Shane Oliver, head of investment strategy and chief economist at Australian financial services firm AMP, said the scale of the rate increase was above market expectations. He said "the RBA appears to have partly accepted the argument that it had to do something decisive in order [to] signal its resolve to get inflation back down."
Analysts had widely expected the central bank to hike rates, given the rapid rise in inflation. Prices of food, petrol and other consumer goods were all up in the last quarter.
Australia's consumer price index jumped 2.1% for the first quarter, exceeding expectations of a 1.7% increase, data showed last week. On an annual basis, consumer inflation rocketed 5.1% — the highest since 2001 and higher than expectations for a 4.6% increase.
Lowe acknowledged in his statement that inflation had picked up more than expected, though it remains lower than in most other advanced economies.

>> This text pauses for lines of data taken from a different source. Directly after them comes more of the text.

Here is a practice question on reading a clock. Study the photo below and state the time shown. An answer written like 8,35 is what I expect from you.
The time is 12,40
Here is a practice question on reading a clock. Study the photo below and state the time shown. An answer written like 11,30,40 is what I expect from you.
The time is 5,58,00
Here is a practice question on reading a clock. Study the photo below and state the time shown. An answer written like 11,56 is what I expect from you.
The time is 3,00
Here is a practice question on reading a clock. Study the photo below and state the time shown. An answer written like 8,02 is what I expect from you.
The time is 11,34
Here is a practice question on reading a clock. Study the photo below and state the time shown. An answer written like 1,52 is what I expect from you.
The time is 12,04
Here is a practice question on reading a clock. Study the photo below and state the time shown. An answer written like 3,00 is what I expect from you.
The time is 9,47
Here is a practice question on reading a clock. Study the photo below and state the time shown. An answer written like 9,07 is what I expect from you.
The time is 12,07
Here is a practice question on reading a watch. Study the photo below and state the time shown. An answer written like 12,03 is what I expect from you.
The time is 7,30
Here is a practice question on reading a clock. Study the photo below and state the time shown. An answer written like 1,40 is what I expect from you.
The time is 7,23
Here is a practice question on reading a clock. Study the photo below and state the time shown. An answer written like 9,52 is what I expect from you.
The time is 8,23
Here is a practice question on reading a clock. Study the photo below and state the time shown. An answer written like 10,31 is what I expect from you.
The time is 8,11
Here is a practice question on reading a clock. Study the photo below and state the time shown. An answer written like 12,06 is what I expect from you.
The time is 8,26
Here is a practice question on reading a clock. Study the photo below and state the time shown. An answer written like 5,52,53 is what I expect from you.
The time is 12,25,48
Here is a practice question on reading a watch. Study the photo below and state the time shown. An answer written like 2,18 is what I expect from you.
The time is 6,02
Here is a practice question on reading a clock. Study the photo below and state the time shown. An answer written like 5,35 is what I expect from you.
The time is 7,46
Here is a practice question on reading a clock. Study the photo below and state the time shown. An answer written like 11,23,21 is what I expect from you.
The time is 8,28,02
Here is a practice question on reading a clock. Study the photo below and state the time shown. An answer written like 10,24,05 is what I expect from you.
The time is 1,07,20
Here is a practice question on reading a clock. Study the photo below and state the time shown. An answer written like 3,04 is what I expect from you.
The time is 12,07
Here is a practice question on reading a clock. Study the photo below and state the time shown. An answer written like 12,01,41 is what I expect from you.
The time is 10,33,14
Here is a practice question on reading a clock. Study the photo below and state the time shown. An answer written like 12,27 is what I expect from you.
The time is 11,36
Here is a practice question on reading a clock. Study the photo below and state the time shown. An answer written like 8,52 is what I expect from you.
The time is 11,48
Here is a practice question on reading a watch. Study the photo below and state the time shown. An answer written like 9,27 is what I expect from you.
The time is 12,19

"This rise in inflation largely reflects global factors. But domestic capacity constraints are increasingly playing a role and inflation pressures have broadened, with firms more prepared to pass through cost increases to consumer prices," he said.
A further increase in prices is expected in the near term, but as supply side disruptions are resolved, Lowe said inflation is expected to decline back toward the country's target range of between 2% to 3%.
The outlook for Australia's gross domestic product also "remains positive" and is forecast to grow by 4.25% over 2022 and 2% next year, Lowe said. However, he noted there were uncertainties that may hit the global economy, such as the Russia-Ukraine war and Covid disruptions in China.
AMP's Oliver said he expects the cash rate to rise to 1.5% by year end and to 2% by the middle of next year.
"Rate hikes are unlikely to de-rail the economic recovery just yet as monetary policy is still very easy, but they will add to the slowdown in home prices, where we see dwelling prices falling 10 to 15% into early 2024," he said following the announcement.
"Banks are likely to pass the RBA's rate hike on in full to their variable rate customers and deposit rates will also start to rise," Oliver added.